*What the task requires*:
Please copy each line of the data that includes the string "союз".

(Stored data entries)
************

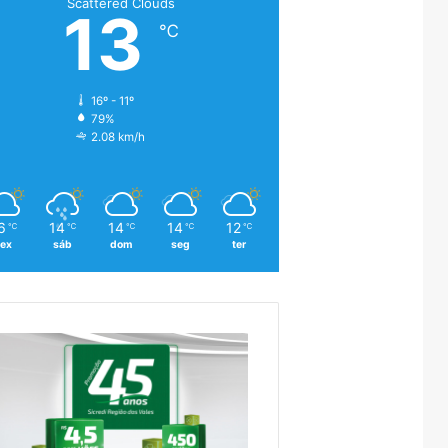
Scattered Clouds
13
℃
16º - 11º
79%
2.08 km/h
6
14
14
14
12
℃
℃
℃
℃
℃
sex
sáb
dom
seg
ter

************

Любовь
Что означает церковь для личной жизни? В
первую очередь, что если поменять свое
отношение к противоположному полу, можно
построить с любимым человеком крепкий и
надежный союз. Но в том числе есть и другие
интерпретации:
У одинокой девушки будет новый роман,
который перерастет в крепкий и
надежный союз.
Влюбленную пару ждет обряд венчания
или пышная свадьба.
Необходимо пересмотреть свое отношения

************

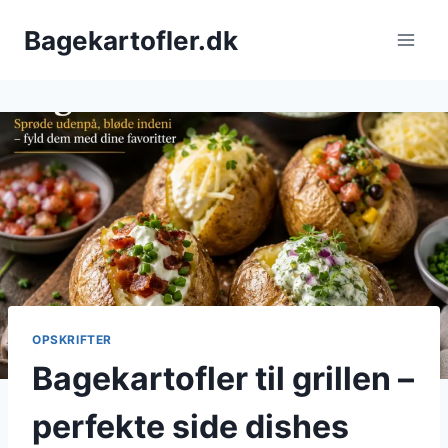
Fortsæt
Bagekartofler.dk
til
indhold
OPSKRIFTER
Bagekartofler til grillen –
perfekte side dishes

************

*Written response*:
надежный союз. Но в том числе есть и другие
надежный союз.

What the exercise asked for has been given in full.